Fast jedes zweite Schulkind in Therapie
(redaktion/pm) Beinahe jedes zweite Schulkind hat schon einmal therapeutische Unterstützung bekommen. Zu diesem Ergebnis kommt eine Forsa-Umfrage im Auftrag der Techniker Krankenkasse.
19.02.2010 ArtikelDemnach erhielt mehr als jedes vierte Kind zwischen sechs und 18 Jahren Sprachtherapie (Logopädie), fast jedes fünfte Ergotherapie und ebenso viele Kinder waren bei der Krankengymnastik. Mindestens eins von zehn Kindern wurde psychotherapeutisch betreut. Zudem ergab die Umfrage, dass Mädchen deutlich häufiger betroffen sind, nur knapp 40 Prozent der therapierten Kinder waren Jungen.
York Scheller, Psychologe bei der TK zu den Zahlen: "Erfreulicherweise gibt es inzwischen sehr gute Möglichkeiten, Kinder mit Entwicklungsproblemen therapeutisch zu unterstützen. Dass mittlerweile aber fast jedes zweite Schulkind therapieerfahren ist und diese Tendenz sogar zunimmt, ist bemerkenswert. Es wirft die Frage auf, ob wir den Kindern in ihrem Alltag ausreichend Anreize und Raum geben, sich zu entwickeln."

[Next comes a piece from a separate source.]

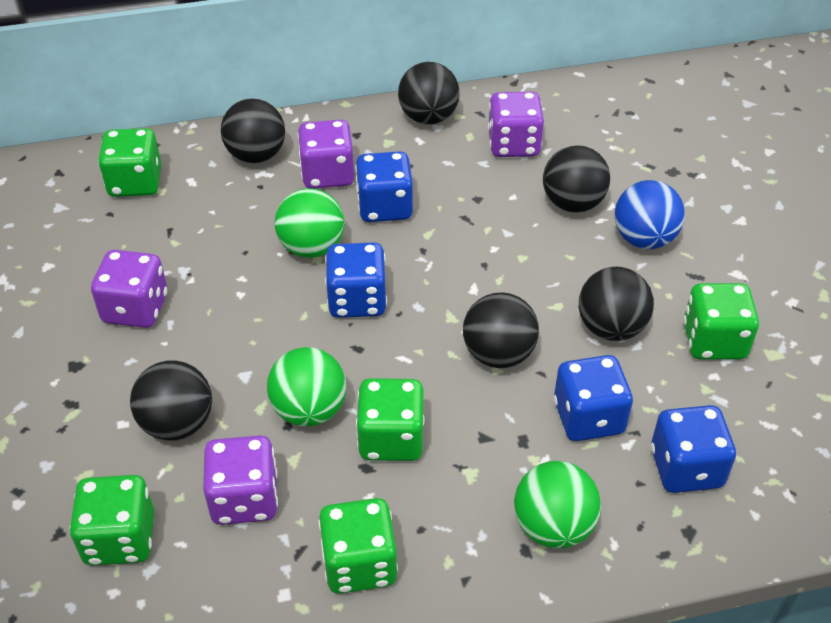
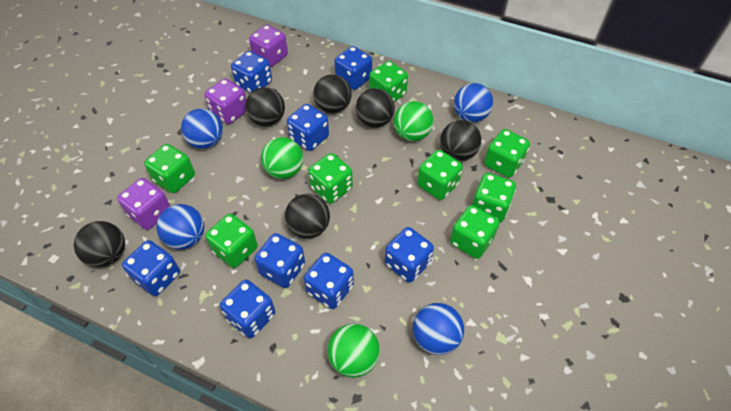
blue ball: [615,180,685,249] = 1 -> [156,204,204,250] [181,109,223,149] [413,303,464,355] [454,83,493,122] = 4
blue dice: [325,242,387,318] [355,151,413,222] [554,355,633,441] [651,405,736,493] = 4 -> [122,240,180,296] [220,279,275,338] [231,51,272,93] [255,233,305,288] [287,104,329,151] [304,253,354,309] [335,46,372,90] [385,227,434,282] = 8
green dice: [70,475,154,566] [98,128,161,197] [319,498,398,594] [356,378,425,461] [683,283,759,360] = 5 -> [144,144,195,193] [205,214,258,268] [308,153,353,204] [369,61,408,102] [417,150,463,200] [450,205,499,259] [472,173,516,223] [484,129,530,178] = 8
purple dice: [91,250,167,328] [203,435,278,525] [298,120,354,189] [488,92,544,157] = 4 -> [117,178,170,230] [205,78,247,124] [249,25,288,67] = 3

Die TK-Umfrage ergab, dass der Anteil der Kinder, die täglich mehr als zwei Stunden fernsehen, unter Kindern mit Therapieerfahrung größer ist als unter Schülern, die ohne professionelle Hilfestellung groß werden. "Sprechen lernt man nicht vor dem Fernseher. Für die sprachliche - und natürlich auch motorische Entwicklung - ist es wichtig, dass die Kinder sich und ihre Umwelt im richtigen Leben wahrnehmen. Dafür ist der Austausch mit anderen, die soziale Interaktion ganz wesentlich", so der TK-Psychologe. "Unsere Umfrage zeigt jedoch, dass gerade die Kinder, die heiltherapeutische Hilfe benötigen, seltener mit Freunden spielen als andere." In der TK-Umfrage gaben über zehn Prozent ihrer Eltern an, dass ihr Sohn bzw. ihre Tochter sich überhaupt nicht mit Freunden trifft. Weitere 37 Prozent spielen maximal eine Stunde täglich mit anderen Kindern.